NVS Introduces Planning and Pacing Program
A new program at Northampton Vision Specialists helps patients safely resume their everyday activities while recovering from a brain injury, long-term illness or disability. “Many patients who have had a brain injury are told they need to rest, but they’re not often given any instruction on how they should come out of that rest,” occupational/vision therapist Karlyn Frye said.
According to Frye, this creates a situation where patients try to dive right back into their pre-injury activities, even though they aren’t quite ready. This begins a cycle that involves a worsening of the patient’s symptoms when they attempt to do too much too soon, followed by a “crash” period in which they need a day or two to recover. This cycle continues, creating feelings of frustration for the patient and their family, who often don’t feel as if they’re progressing quickly enough.

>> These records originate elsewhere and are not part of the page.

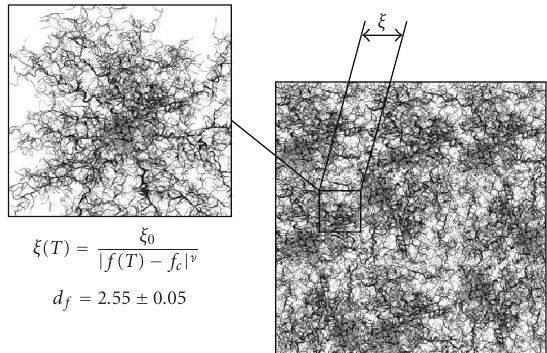
Figure 13: Schematic representation of the dynamic homogeneous fractal structure of an amorphous material near the glass transition temperature. Below the T g , the correlation length gives characteristic sizes of clusters made of configurons, whereas above the T g , it shows characteristic sizes of clusters made of unbroken bonds. The higher the temperature is, the smaller sizes of fractal volumes are. Note that the structure shown is dynamical, for example, changes with time due to configuron di ff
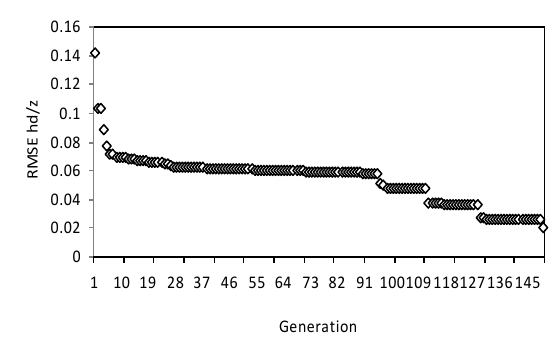
Figure 13. Root mean square error versus generation of h d /z .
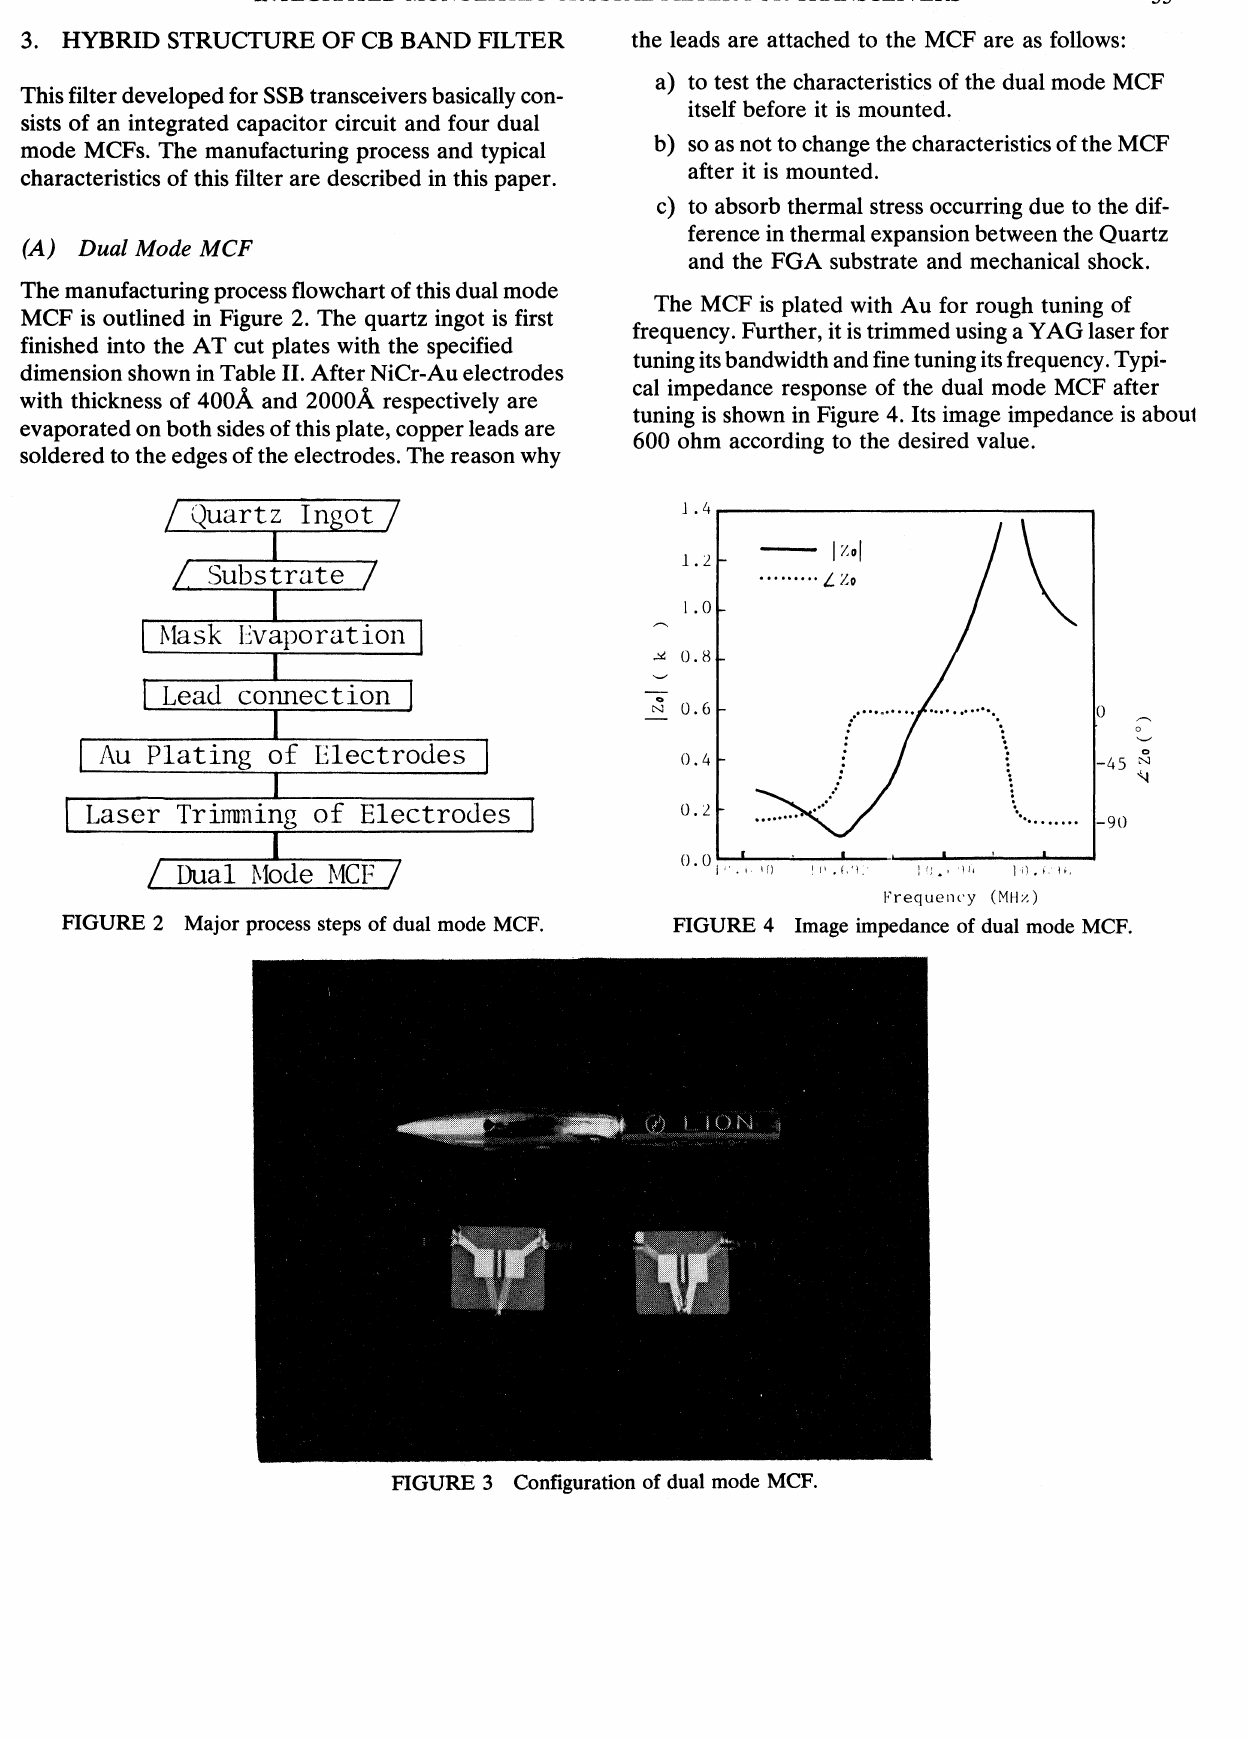
FIGURE 3 Configuration of dual mode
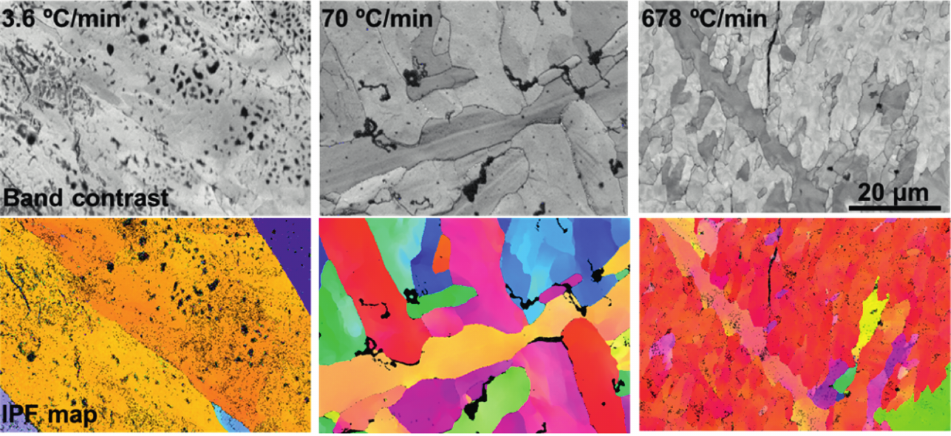
Figure 19: EBSD analysis of steel with Ti 2 O 3 addition at different cooling rates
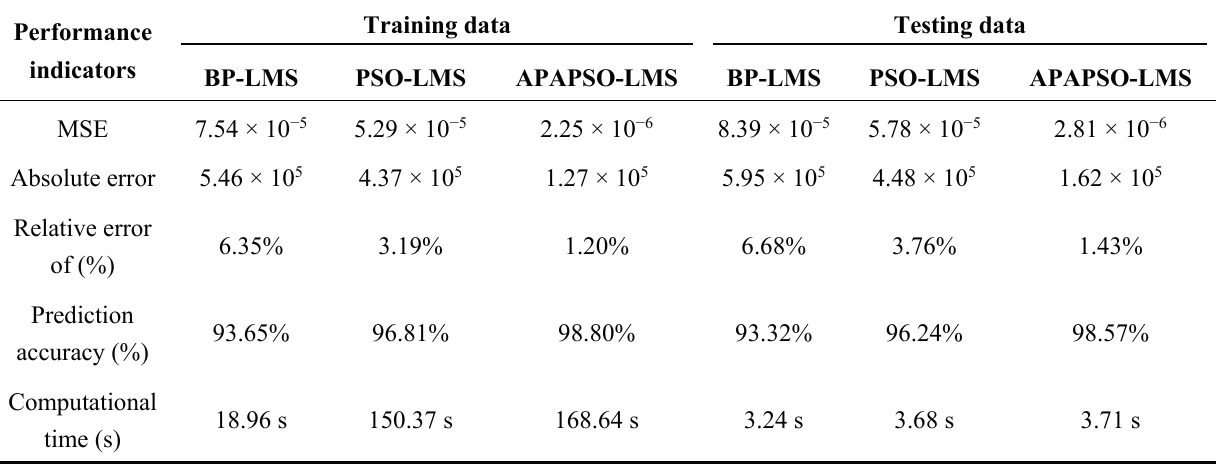
Table 1. Performance comparison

Through the Planning and Pacing program, however, patients will have an opportunity to return to activities at the appropriate time based on their level of recovery as they receive visual rehabilitation in our office. These treatments, which include Phototherapy-based Multi Sensory Training, Syntonics and Optometric Vision Therapy, result in the neural reorganization necessary to move forward with their lives. “Prior to coming in for a consultation, a patient will reflect on the activities they perform each day and make note of whether they trigger a mild, moderate or significant reaction,” Frye said. “We’ll then evaluate these symptoms and activities during their initial appointment.”
With the activities and symptoms tallied, Frye and the rest of the Northampton Vision Specialists team will assign point values to each of the patient’s daily activities. They will also provide a total point value allocation they should aim for each day. According to Frye, this helps patients plan their days more effectively, so they know just how much activity is safe for them to engage in without risking relapse or a delay in their overall recovery. Over time, the number of daily points they are allocated will increase to correspond with the patient’s stage of recovery and tolerance level. “It doesn’t take long for patients to learn how much they can do each day without triggering symptoms,” she said.
“As an occupational therapist and vision therapist, I am especially excited about this program, as much of my training is in analyzing and adapting tasks to encourage independence. By working with patients to plan and pace their activity levels, I’m able to help them better manage their symptoms and return to the activities they want, need or love to do.”